*Objective:* Could you render the stretch from the start of the records through the line containing "genus: Glutinoglossum" as a Markdown table, with a Number column for the row number and a Text column for the line, and with blank lines left out?

** BEGIN **

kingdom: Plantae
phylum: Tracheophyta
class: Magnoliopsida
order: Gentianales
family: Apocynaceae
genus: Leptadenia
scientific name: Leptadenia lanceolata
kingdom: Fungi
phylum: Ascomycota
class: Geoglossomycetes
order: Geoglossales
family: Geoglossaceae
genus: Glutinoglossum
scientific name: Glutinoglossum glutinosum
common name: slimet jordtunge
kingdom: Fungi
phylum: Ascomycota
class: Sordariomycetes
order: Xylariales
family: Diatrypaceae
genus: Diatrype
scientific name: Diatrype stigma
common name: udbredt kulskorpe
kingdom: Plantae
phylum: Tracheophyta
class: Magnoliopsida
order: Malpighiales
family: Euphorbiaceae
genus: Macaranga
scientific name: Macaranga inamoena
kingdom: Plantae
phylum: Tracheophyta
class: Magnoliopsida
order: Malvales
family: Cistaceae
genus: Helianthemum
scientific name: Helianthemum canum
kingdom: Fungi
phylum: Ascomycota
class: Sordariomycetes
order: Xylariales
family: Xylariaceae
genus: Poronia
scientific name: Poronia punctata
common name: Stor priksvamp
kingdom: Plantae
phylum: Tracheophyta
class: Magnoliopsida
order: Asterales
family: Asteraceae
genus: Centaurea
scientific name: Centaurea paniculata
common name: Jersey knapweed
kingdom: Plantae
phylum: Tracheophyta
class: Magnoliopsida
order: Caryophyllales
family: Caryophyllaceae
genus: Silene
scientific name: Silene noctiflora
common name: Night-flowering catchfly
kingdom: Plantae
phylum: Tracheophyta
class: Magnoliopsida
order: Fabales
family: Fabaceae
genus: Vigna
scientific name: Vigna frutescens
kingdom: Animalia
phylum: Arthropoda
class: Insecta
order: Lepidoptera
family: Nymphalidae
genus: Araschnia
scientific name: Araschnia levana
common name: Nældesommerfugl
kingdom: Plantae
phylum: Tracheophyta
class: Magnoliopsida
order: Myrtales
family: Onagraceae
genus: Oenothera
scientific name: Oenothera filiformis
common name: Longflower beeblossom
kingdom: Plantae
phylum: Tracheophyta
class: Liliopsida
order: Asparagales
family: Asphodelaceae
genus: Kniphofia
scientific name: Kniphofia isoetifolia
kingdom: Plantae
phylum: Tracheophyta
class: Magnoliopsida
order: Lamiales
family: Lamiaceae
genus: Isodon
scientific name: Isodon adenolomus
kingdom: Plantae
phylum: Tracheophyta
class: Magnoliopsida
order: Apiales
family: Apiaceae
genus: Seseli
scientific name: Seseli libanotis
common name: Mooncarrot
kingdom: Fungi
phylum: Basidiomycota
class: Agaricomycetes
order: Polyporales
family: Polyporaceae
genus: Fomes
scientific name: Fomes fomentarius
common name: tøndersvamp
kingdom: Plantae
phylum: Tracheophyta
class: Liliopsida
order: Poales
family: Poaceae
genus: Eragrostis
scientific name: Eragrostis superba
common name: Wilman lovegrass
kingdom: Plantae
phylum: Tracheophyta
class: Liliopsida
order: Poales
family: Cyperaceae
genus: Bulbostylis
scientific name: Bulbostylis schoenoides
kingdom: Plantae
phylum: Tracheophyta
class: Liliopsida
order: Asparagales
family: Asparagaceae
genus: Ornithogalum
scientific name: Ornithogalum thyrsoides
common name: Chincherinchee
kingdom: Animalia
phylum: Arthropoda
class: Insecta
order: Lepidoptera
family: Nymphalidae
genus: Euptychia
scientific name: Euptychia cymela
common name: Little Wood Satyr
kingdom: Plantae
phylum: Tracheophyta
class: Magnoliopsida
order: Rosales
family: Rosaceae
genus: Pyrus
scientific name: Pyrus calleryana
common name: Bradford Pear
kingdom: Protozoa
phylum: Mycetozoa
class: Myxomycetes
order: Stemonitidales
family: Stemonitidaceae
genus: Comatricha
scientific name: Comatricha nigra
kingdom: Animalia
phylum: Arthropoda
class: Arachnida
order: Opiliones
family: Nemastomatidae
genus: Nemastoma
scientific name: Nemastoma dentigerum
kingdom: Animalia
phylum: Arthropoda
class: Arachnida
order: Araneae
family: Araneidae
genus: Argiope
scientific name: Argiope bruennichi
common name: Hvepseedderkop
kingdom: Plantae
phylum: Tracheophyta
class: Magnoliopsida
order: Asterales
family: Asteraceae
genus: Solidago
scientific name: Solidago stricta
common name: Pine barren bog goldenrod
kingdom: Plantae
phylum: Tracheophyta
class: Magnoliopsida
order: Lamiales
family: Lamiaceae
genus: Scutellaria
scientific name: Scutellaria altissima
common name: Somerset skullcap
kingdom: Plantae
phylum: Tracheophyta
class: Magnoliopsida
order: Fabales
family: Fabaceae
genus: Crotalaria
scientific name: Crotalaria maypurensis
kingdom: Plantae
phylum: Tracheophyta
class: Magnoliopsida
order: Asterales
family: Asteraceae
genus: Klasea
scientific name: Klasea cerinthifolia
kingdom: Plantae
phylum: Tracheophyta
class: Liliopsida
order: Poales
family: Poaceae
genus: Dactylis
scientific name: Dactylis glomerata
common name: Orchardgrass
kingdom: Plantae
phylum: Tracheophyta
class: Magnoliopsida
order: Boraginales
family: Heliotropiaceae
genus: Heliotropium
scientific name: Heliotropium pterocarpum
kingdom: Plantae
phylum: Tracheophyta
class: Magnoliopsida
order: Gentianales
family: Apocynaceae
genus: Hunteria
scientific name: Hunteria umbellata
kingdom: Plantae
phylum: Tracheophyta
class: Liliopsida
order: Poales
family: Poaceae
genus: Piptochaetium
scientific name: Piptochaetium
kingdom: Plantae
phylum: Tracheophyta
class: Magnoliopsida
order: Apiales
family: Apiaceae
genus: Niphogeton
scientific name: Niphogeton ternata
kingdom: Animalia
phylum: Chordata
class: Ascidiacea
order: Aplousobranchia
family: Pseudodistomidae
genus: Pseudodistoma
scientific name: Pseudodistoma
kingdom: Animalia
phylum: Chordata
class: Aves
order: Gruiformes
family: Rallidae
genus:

** END **

*Result of the task:*
| Number | Text |
|---|---|
| 1 | kingdom: Plantae |
| 2 | phylum: Tracheophyta |
| 3 | class: Magnoliopsida |
| 4 | order: Gentianales |
| 5 | family: Apocynaceae |
| 6 | genus: Leptadenia |
| 7 | scientific name: Leptadenia lanceolata |
| 8 | kingdom: Fungi |
| 9 | phylum: Ascomycota |
| 10 | class: Geoglossomycetes |
| 11 | order: Geoglossales |
| 12 | family: Geoglossaceae |
| 13 | genus: Glutinoglossum |